> _How to complete this task_: Please return each of the entries that follow, unchanged in every word.

> _Dataset excerpts_:

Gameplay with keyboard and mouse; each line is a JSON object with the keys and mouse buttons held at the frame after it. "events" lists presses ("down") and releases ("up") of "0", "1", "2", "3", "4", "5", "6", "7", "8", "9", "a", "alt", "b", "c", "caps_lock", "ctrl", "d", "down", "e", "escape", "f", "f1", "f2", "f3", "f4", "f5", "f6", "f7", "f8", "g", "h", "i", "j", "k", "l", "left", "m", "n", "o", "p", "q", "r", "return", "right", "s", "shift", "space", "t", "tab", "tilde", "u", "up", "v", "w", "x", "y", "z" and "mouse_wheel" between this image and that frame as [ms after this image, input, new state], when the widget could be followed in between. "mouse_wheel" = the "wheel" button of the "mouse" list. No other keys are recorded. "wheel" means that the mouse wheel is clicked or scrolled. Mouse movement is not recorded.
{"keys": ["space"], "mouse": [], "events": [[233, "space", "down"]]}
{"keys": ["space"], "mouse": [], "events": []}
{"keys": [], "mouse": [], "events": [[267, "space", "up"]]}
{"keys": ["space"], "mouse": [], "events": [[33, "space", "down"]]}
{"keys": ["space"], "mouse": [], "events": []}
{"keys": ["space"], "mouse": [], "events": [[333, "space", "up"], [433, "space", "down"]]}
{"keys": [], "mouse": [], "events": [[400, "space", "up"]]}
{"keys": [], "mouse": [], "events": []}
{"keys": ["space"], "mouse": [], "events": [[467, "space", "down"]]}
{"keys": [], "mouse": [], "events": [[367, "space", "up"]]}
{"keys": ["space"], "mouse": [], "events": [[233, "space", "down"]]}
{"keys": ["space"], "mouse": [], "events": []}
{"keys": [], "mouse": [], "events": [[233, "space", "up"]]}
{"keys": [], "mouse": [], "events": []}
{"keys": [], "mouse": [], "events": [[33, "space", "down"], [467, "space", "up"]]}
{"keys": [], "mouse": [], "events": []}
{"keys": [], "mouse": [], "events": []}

> _Your response_:
Gameplay with keyboard and mouse; each line is a JSON object with the keys and mouse buttons held at the frame after it. "events" lists presses ("down") and releases ("up") of "0", "1", "2", "3", "4", "5", "6", "7", "8", "9", "a", "alt", "b", "c", "caps_lock", "ctrl", "d", "down", "e", "escape", "f", "f1", "f2", "f3", "f4", "f5", "f6", "f7", "f8", "g", "h", "i", "j", "k", "l", "left", "m", "n", "o", "p", "q", "r", "return", "right", "s", "shift", "space", "t", "tab", "tilde", "u", "up", "v", "w", "x", "y", "z" and "mouse_wheel" between this image and that frame as [ms after this image, input, new state], when the widget could be followed in between. "mouse_wheel" = the "wheel" button of the "mouse" list. No other keys are recorded. "wheel" means that the mouse wheel is clicked or scrolled. Mouse movement is not recorded.
{"keys": ["space"], "mouse": [], "events": [[233, "space", "down"]]}
{"keys": ["space"], "mouse": [], "events": []}
{"keys": [], "mouse": [], "events": [[267, "space", "up"]]}
{"keys": ["space"], "mouse": [], "events": [[33, "space", "down"]]}
{"keys": ["space"], "mouse": [], "events": []}
{"keys": ["space"], "mouse": [], "events": [[333, "space", "up"], [433, "space", "down"]]}
{"keys": [], "mouse": [], "events": [[400, "space", "up"]]}
{"keys": [], "mouse": [], "events": []}
{"keys": ["space"], "mouse": [], "events": [[467, "space", "down"]]}
{"keys": [], "mouse": [], "events": [[367, "space", "up"]]}
{"keys": ["space"], "mouse": [], "events": [[233, "space", "down"]]}
{"keys": ["space"], "mouse": [], "events": []}
{"keys": [], "mouse": [], "events": [[233, "space", "up"]]}
{"keys": [], "mouse": [], "events": []}
{"keys": [], "mouse": [], "events": [[33, "space", "down"], [467, "space", "up"]]}
{"keys": [], "mouse": [], "events": []}
{"keys": [], "mouse": [], "events": []}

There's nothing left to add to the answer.